_TASK A_. According to the union news commentary, roughly how many employees does REI have across the United States?
_TASK B_. In the union news commentary, reproduce the passage that begins with the words containing "REI has around" and ends with "in the country.".

News & Commentary

February 18, 2022

Hannah Finnie

Hannah Finnie is a student at Harvard Law School and a member of the Labor and Employment Lab.

Retail workers at an REI location in New York announced their plans to unionize earlier this month. REI, an outdoor adventure company, has generally cast itself as a progressive company. It uses a co-op model where customers can become co-op members and then share in the profits of the company, and frequently took stands against the Trump administration on public lands issues. However, workers at the New York store moved to organize a union in light of what they described as low wages, poor benefits, poor COVID-19 safety protocols, and more. REI management responded by releasing a recorded conversation between its CEO and its chief diversity and social impact manager that was generally anti-union. Many have criticized the conversation for co-opting progressive language while taking a regressive stance against the unionization efforts.

The organization has also said it will not voluntarily recognize the union because “it would be unfair to those employees to recognize the union immediately, and take away their right to a secret vote to express their true wishes on something that will impact their jobs and lives.”

REI has around 15,000 employees across the United States. Should the New York store’s efforts succeed, it would be the first unionized REI location in the country.

In other union news, Starbucks workers across the country continue an impressive organizing sweep. Eighty-two locations are waiting on a vote to unionize, though some have said the number is up to 93 locations.

_LISTED RECORDS_.
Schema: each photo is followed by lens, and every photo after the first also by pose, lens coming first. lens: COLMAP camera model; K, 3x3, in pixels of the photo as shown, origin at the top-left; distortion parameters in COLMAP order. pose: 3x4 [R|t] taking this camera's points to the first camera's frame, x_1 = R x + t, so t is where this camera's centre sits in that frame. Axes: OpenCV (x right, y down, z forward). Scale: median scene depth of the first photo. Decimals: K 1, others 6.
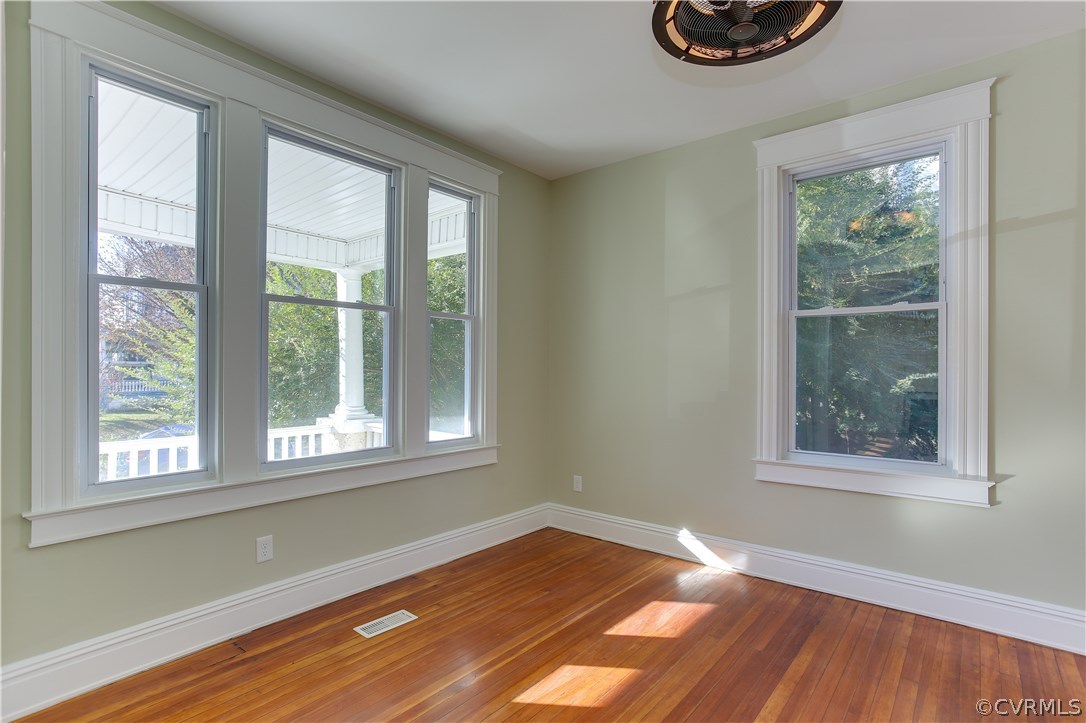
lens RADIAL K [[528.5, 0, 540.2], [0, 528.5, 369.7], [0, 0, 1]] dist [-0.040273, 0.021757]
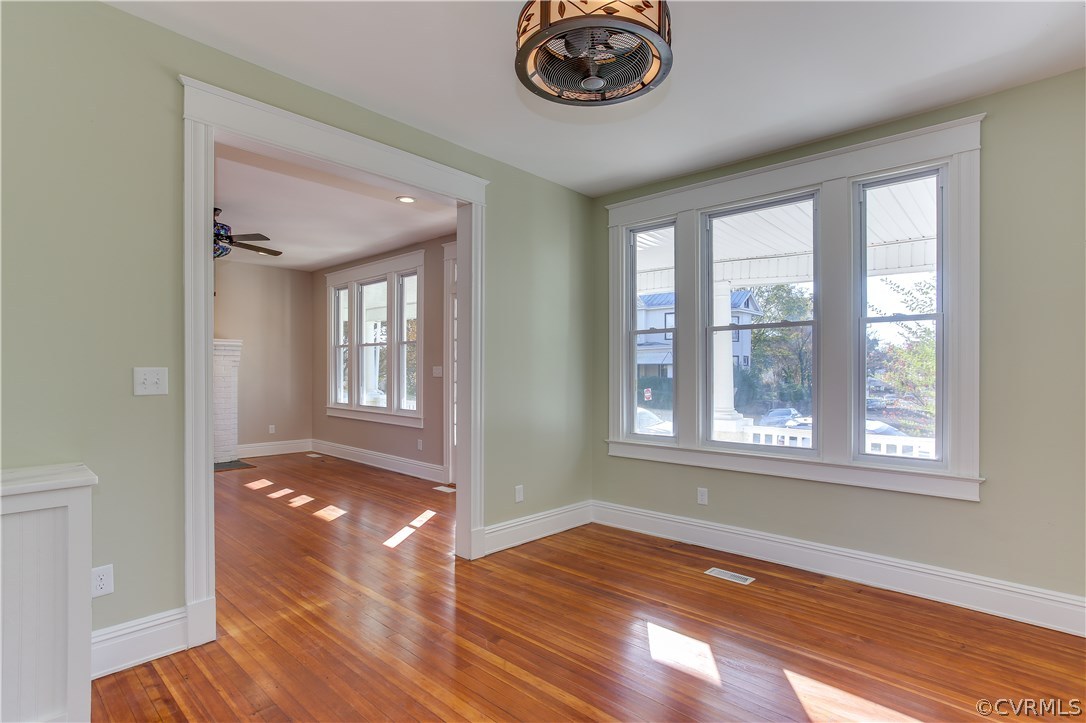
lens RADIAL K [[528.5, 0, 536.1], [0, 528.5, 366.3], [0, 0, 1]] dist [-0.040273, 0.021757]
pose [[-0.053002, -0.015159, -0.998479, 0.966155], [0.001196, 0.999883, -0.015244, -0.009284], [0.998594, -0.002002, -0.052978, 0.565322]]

---

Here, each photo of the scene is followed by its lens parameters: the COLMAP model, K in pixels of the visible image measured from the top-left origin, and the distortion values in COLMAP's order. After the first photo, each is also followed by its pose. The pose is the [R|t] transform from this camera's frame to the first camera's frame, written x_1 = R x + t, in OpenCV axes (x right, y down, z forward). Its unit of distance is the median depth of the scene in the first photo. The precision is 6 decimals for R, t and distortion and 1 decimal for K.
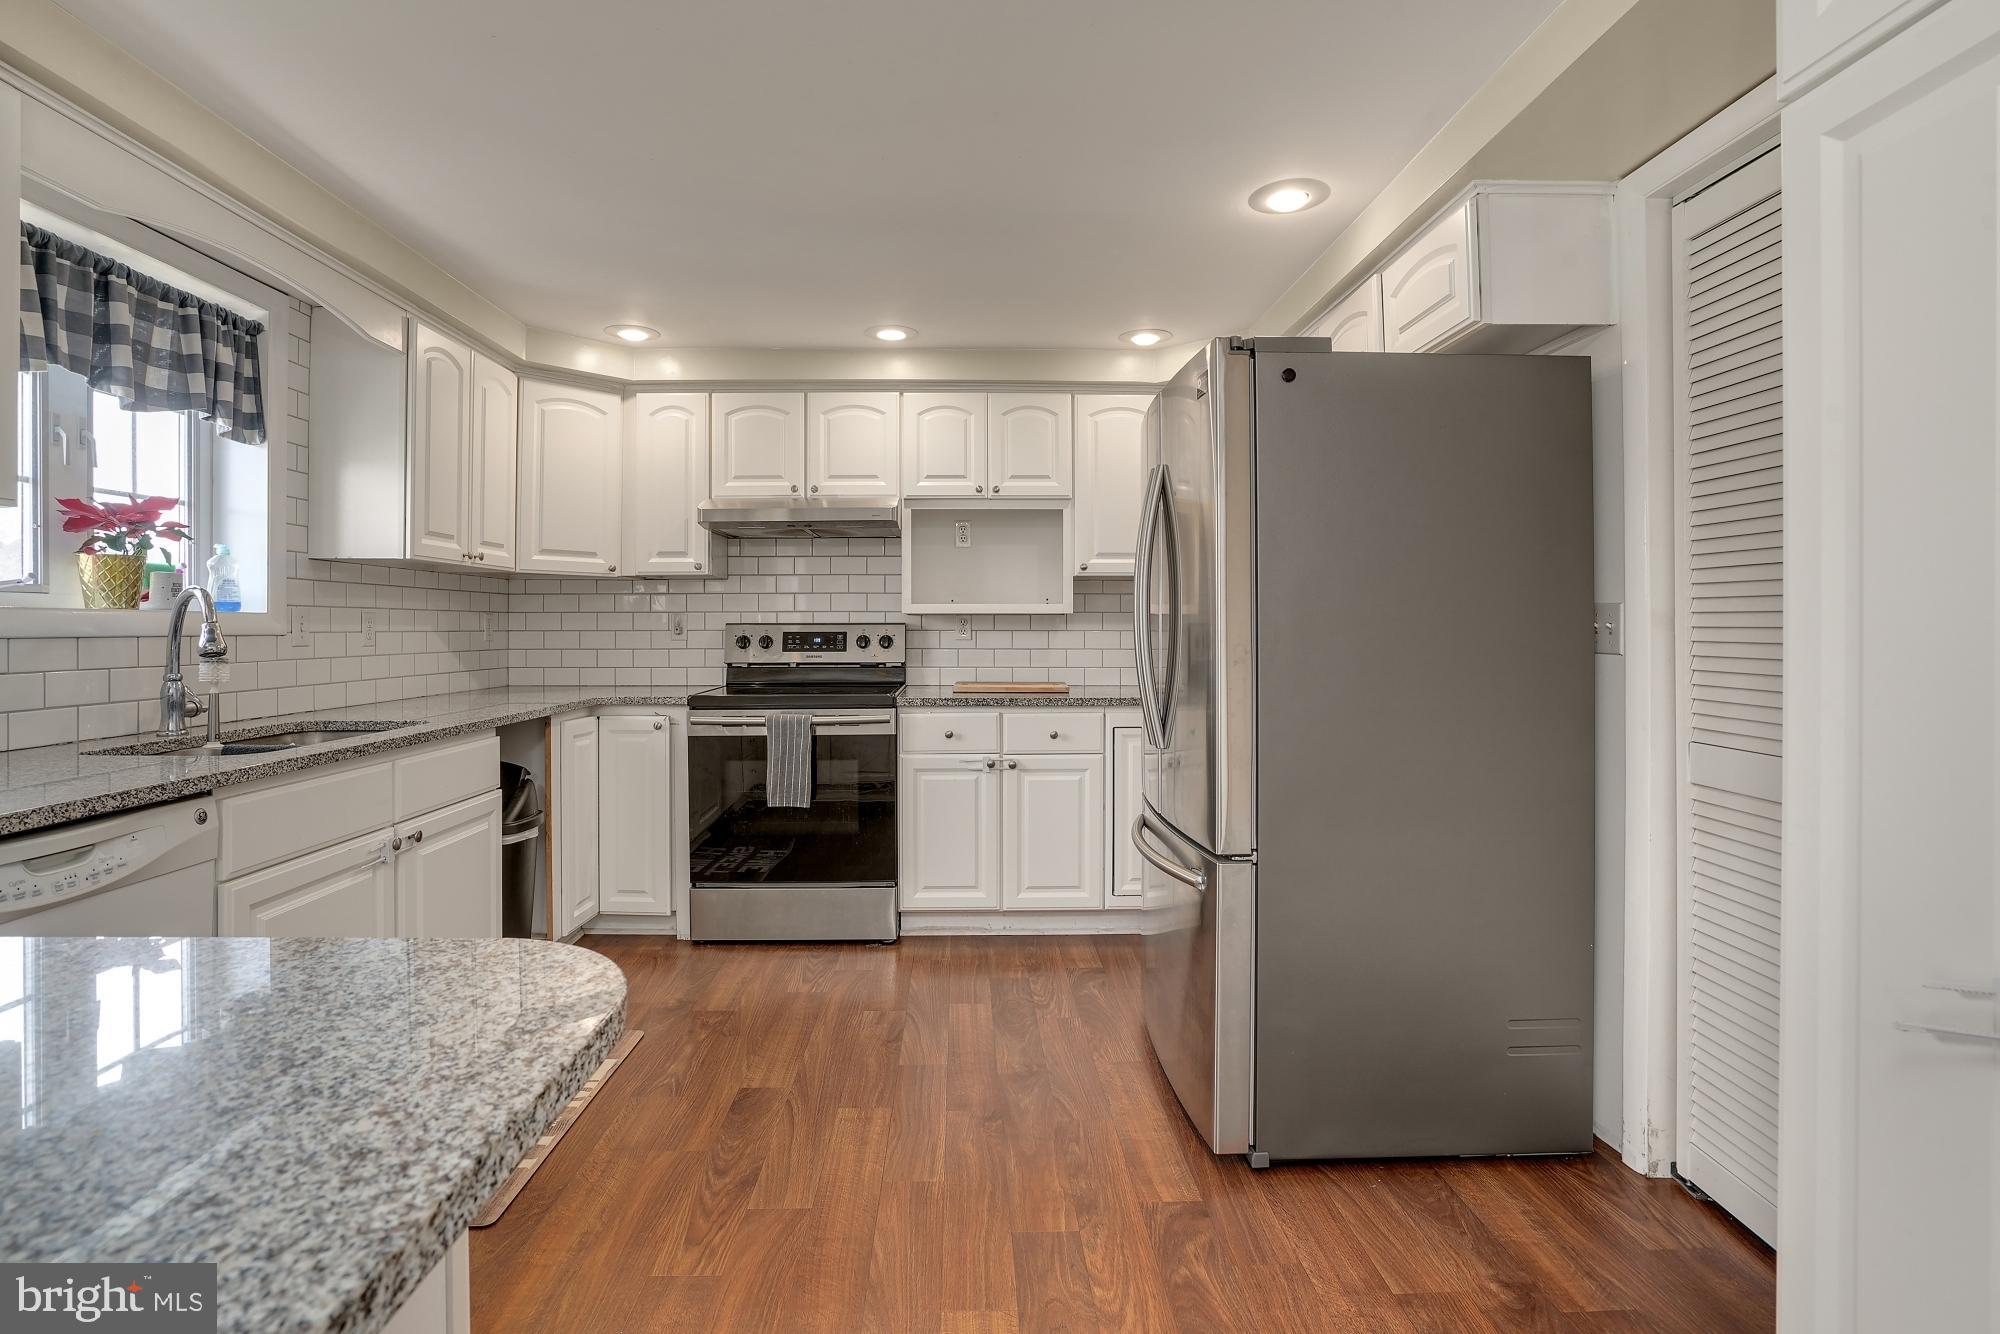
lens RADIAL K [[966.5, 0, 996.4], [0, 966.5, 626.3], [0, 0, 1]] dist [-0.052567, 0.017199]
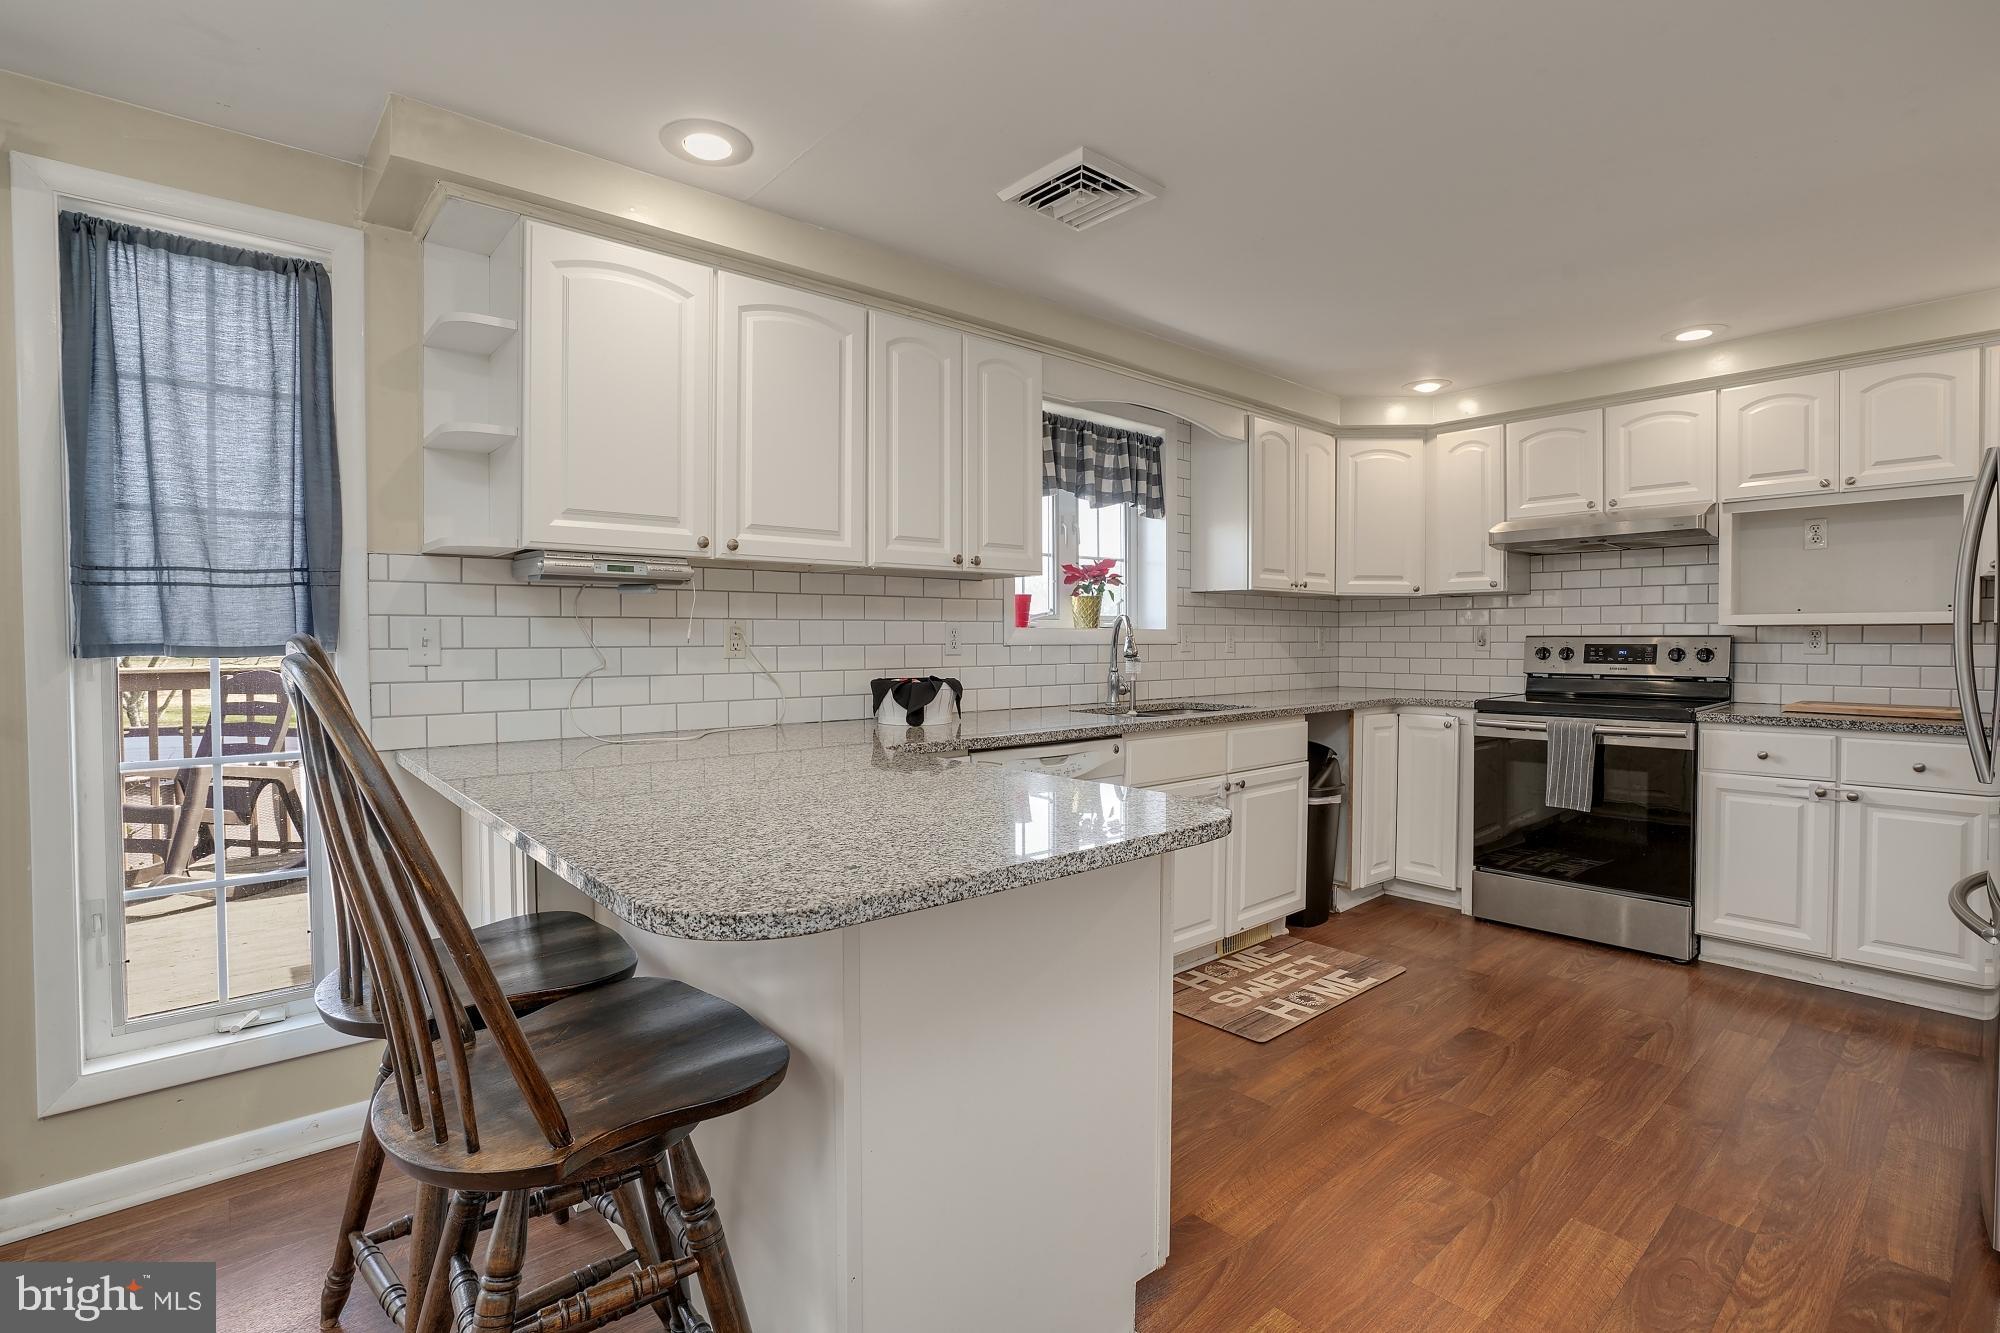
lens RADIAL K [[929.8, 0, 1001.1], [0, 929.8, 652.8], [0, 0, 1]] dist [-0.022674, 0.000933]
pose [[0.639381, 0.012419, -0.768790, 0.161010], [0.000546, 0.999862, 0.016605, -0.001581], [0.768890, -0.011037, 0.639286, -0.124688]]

--

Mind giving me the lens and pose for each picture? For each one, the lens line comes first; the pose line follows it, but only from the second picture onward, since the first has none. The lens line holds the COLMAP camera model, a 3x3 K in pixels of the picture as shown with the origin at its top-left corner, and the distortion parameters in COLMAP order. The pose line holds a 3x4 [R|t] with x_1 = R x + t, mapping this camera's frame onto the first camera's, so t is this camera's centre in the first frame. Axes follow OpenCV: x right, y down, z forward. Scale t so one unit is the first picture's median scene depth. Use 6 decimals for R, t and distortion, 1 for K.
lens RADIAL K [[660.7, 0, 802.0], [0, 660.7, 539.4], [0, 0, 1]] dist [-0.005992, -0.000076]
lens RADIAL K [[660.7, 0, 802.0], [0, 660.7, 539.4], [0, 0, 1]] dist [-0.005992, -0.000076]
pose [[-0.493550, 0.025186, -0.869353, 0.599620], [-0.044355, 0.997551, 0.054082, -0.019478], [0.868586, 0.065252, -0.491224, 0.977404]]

_WRITTEN ANSWER A_. Around 15,000.

_WRITTEN ANSWER B_.
REI has around 15,000 employees across the United States. Should the New York store’s efforts succeed, it would be the first unionized REI location in the country.